Home Blog Big Data: structured ...

Big Data: structured and unstructured data

Marco Belmondo

written by Marco Belmondo (Chief Marketing Officer at Datrix group)

In the first Big Data years, right after Doug Laney has defined Big Data as data characterized by at least one of these three characteristics: volume, variety, and speed, most of the people focused on the first word, volume. Over the years, both in the academic world and in the industrial one, we are realizing that the true Big Data value lies in variety, as the heterogeneity of sources and formats.

In this context, practitioners talk more and more about unstructured data. The term unstructured data refers to those data that do not have a well-defined structure, in simple words, they are texts, images, videos or audio files. These data – for example documents, photos, or social network posts -, as it is easy to understand, do not have a well-defined or better standardized structure. This means that it is not possible to organize them in tabular form (as with spreadsheets).

Despite this first difficulties, there are now numerous companies that are approaching these issues and more and more startups are offering specific solutions for the analysis of texts or images. Let us try to understand in this article three fundamental points to approach the use of unstructured data: why to use them, with what technologies and with what methodologies.

Applications that can be developed with unstructured data

What are the possible use cases to be approached thanks to the use of texts or images? First of all, it is good to divide the two areas, characterized by some common challenges but also by very different technologies and techniques.

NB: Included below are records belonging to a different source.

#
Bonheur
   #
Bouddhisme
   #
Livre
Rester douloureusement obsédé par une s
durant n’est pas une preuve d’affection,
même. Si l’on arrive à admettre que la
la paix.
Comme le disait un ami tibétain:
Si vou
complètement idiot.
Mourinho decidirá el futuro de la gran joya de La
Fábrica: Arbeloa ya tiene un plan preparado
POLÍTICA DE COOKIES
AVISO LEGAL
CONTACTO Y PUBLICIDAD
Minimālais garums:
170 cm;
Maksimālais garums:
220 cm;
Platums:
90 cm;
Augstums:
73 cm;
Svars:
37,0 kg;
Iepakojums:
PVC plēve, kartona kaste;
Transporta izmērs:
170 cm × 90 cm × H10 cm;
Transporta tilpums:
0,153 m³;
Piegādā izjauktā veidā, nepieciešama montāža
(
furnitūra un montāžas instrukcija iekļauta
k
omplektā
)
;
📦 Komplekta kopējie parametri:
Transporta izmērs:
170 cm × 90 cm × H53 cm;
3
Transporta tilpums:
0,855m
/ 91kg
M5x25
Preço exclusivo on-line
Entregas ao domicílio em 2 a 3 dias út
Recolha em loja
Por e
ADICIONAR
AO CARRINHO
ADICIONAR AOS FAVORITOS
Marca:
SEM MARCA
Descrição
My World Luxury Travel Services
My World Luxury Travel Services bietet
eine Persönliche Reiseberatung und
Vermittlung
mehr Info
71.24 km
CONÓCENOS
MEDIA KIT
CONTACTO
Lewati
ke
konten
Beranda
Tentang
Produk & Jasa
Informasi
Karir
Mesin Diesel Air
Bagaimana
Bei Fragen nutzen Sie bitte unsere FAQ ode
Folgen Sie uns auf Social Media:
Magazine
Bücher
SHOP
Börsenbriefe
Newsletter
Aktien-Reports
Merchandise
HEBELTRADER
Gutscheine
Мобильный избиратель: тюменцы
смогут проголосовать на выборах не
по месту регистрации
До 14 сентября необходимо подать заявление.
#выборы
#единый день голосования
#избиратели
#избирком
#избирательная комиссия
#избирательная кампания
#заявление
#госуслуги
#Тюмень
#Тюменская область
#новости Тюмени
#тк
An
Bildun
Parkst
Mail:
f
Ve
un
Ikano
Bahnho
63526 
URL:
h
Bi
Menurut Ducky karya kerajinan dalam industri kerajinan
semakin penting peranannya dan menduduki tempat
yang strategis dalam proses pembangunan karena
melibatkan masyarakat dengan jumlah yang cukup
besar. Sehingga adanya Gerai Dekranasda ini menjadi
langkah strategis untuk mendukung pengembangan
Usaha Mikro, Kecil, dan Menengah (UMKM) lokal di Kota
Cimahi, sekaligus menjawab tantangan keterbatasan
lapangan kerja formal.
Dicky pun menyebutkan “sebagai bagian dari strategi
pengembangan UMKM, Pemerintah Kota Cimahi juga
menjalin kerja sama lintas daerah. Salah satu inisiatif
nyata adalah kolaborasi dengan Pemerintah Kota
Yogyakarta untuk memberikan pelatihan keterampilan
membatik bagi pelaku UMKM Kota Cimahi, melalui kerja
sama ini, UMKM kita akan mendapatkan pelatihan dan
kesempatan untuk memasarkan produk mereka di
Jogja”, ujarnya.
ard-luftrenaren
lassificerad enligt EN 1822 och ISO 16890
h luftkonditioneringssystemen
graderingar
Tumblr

Analysis of the texts and understanding of natural language

In the world of natural language, the best-known application is certainly the chatbot. It is a solution that can reproduce a conversation in natural language. The potential of chatbots is truly numerous: in some companies they are used internally to increase the efficiency of some processes. Let’s think to ticket management, in order to support the field force or in the business relationship with IT. Furthermore, the chatbot can also play an important role in relations with the final consumer, giving the company the opportunity to be available 24 hours a day, reducing costs. In summary, there are some aspects that can be automated with very simple chatbots; however it is very difficult to create truly intelligent and autonomous chatbots in answering the most disparate questions. The tech giants are trying to do so, developing increasingly performing virtual assistants (think of Siri, Google Home, Cortana).

In the use of unstructured data, remaining in the context of text analysis (and the use of Natural Language Processing algorithms), there is another relevant application: sentiment analysis. Those use cases can be developed to understand the company’s reputation on the web. Eventually, we can image credit scoring applications that use both alternative textual data and more traditional data sources to understand the creditworthiness of an individual or a company (Discover the Finscience applications on these issues!)

Image and video analysis

Talking about image and video analysis, first of all we can imaging security applications (let’s think of an algorithm able to recognize if a stranger break into private property!). There are numerous applications already in place both in the manufacturing and in the media field. In the first case, image analysis can be used quality control applications or to optimize warehouse management. Secondly, applications aimed at automatically extracting information from videos (we are talking about Image Captioning) or facial recognition to capture the emotion in front of an advertisement.

Other industries could benefit from the analysis of unstructured data, as well.

Using structured and non-structured data: how to be ready

Learning to extract insights from unstructured data is not easy.

First of all, it is necessary to invest in new technologies that can respond to different needs. The offer of the main technological players is increasingly made up of tools – primarily NoSQL / NewSQL databases or the data lake – that allow you to store even data that does not have a well-defined structure.

Secondly, it will be necessary to acquire specialized skills, capable of developing Natural Language Processing or Computer Vision algorithms. These algorithms, that are living a true “hype” phase, are having an impressive increase in effectiveness thanks to Machine Learning techniques.

Finally, the potential of unstructured data can only be understood in the integration with more traditional data sources (of structured format): to start this path, it is therefore necessary to address Data Integration problems. These problems are not always trivial.

To conclude, there is need for a big cultural change. The main issue is to start thinking of unstructured sources as valuable data sources and thanks to which automating some processes. In the introduction of new “smart” tools, change management actions are crucial to support end users in using these new applications.